Extracted records:
☆ ☆ ☆ ☆
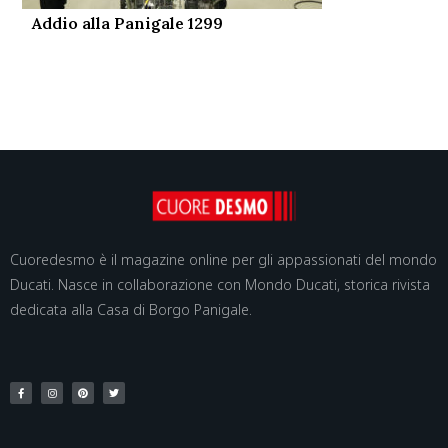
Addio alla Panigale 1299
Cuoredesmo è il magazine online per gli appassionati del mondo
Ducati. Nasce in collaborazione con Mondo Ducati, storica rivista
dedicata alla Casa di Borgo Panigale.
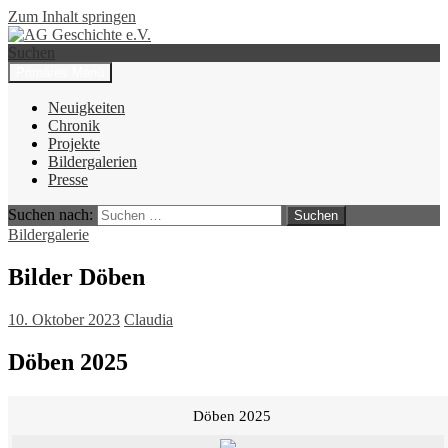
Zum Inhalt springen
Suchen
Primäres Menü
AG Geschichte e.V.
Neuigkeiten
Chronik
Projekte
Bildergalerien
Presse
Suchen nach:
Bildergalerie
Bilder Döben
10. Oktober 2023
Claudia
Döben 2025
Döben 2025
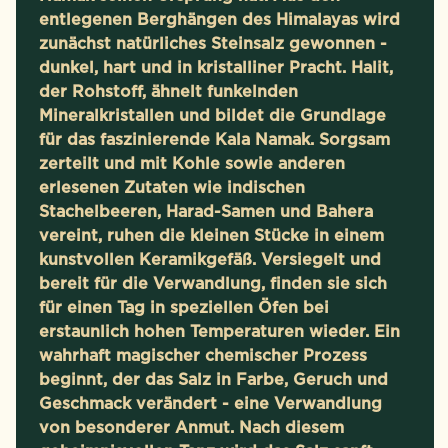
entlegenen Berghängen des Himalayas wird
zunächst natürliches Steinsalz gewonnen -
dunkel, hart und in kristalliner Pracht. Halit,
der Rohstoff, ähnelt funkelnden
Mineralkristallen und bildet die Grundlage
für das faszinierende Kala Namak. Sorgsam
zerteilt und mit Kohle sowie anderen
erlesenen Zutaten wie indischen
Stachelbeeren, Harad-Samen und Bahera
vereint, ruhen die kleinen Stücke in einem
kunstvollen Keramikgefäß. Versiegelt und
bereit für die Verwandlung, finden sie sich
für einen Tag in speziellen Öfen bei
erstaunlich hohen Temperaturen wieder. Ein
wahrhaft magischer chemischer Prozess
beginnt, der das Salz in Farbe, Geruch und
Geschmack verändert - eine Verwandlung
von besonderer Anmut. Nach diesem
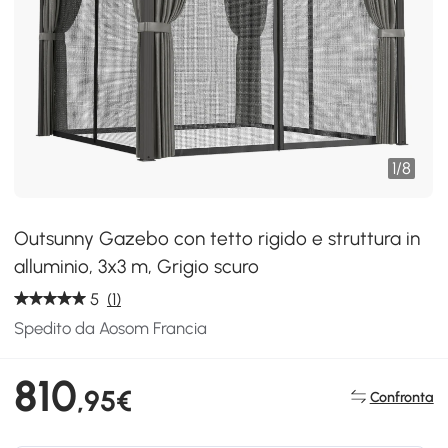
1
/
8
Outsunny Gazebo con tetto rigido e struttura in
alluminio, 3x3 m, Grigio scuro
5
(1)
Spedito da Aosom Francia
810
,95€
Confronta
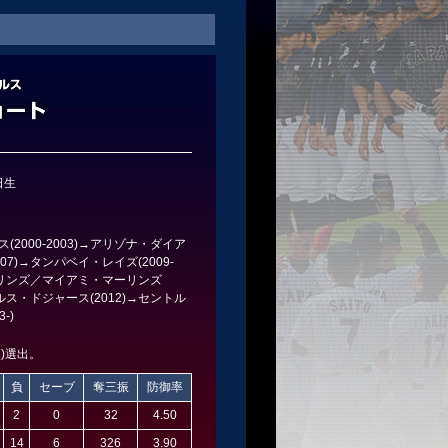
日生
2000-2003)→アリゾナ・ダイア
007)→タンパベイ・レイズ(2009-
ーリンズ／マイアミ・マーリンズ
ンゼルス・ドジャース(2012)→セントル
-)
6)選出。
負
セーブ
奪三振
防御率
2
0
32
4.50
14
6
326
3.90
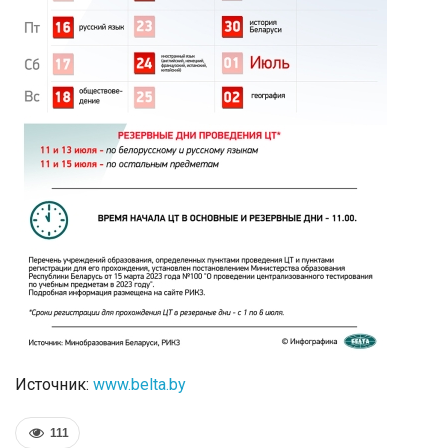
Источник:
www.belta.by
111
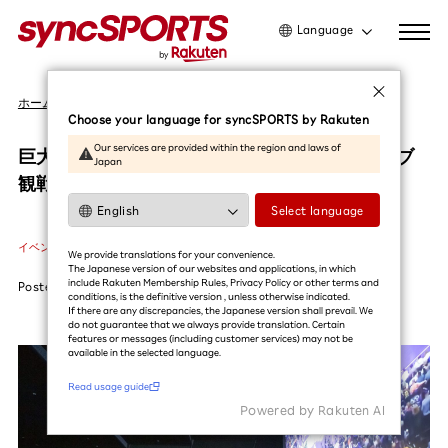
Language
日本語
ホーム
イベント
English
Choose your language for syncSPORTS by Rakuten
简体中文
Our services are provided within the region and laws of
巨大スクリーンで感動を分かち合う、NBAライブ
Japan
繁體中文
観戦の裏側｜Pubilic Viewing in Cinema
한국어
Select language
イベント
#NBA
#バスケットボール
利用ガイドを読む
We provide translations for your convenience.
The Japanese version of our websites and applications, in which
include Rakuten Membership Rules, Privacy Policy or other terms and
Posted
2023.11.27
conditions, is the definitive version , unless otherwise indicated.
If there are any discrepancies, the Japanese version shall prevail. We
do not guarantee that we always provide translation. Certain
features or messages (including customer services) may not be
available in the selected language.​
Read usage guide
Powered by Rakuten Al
☆ ☆ ☆ ☆
# Exercise goal
Reproduce every line of text in the listing above without any changes, and omit the pictures from your answer.

# Expected output
Addio alla Panigale 1299
Cuoredesmo è il magazine online per gli appassionati del mondo
Ducati. Nasce in collaborazione con Mondo Ducati, storica rivista
dedicata alla Casa di Borgo Panigale.
Zum Inhalt springen
Suchen
Primäres Menü
AG Geschichte e.V.
Neuigkeiten
Chronik
Projekte
Bildergalerien
Presse
Suchen nach:
Bildergalerie
Bilder Döben
10. Oktober 2023
Claudia
Döben 2025
Döben 2025
entlegenen Berghängen des Himalayas wird
zunächst natürliches Steinsalz gewonnen -
dunkel, hart und in kristalliner Pracht. Halit,
der Rohstoff, ähnelt funkelnden
Mineralkristallen und bildet die Grundlage
für das faszinierende Kala Namak. Sorgsam
zerteilt und mit Kohle sowie anderen
erlesenen Zutaten wie indischen
Stachelbeeren, Harad-Samen und Bahera
vereint, ruhen die kleinen Stücke in einem
kunstvollen Keramikgefäß. Versiegelt und
bereit für die Verwandlung, finden sie sich
für einen Tag in speziellen Öfen bei
erstaunlich hohen Temperaturen wieder. Ein
wahrhaft magischer chemischer Prozess
beginnt, der das Salz in Farbe, Geruch und
Geschmack verändert - eine Verwandlung
von besonderer Anmut. Nach diesem
1
/
8
Outsunny Gazebo con tetto rigido e struttura in
alluminio, 3x3 m, Grigio scuro
5
(1)
Spedito da Aosom Francia
810
,95€
Confronta
日生
2000-2003)→アリゾナ・ダイア
007)→タンパベイ・レイズ(2009-
ーリンズ／マイアミ・マーリンズ
ンゼルス・ドジャース(2012)→セントル
-)
6)選出。
負
セーブ
奪三振
防御率
2
0
32
4.50
14
6
326
3.90
Источник:
www.belta.by
111
Language
日本語
ホーム
イベント
English
Choose your language for syncSPORTS by Rakuten
简体中文
Our services are provided within the region and laws of
巨大スクリーンで感動を分かち合う、NBAライブ
Japan
繁體中文
観戦の裏側｜Pubilic Viewing in Cinema
한국어
Select language
イベント
#NBA
#バスケットボール
利用ガイドを読む
We provide translations for your convenience.
The Japanese version of our websites and applications, in which
include Rakuten Membership Rules, Privacy Policy or other terms and
Posted
2023.11.27
conditions, is the definitive version , unless otherwise indicated.
If there are any discrepancies, the Japanese version shall prevail. We
do not guarantee that we always provide translation. Certain
features or messages (including customer services) may not be
available in the selected language.​
Read usage guide
Powered by Rakuten Al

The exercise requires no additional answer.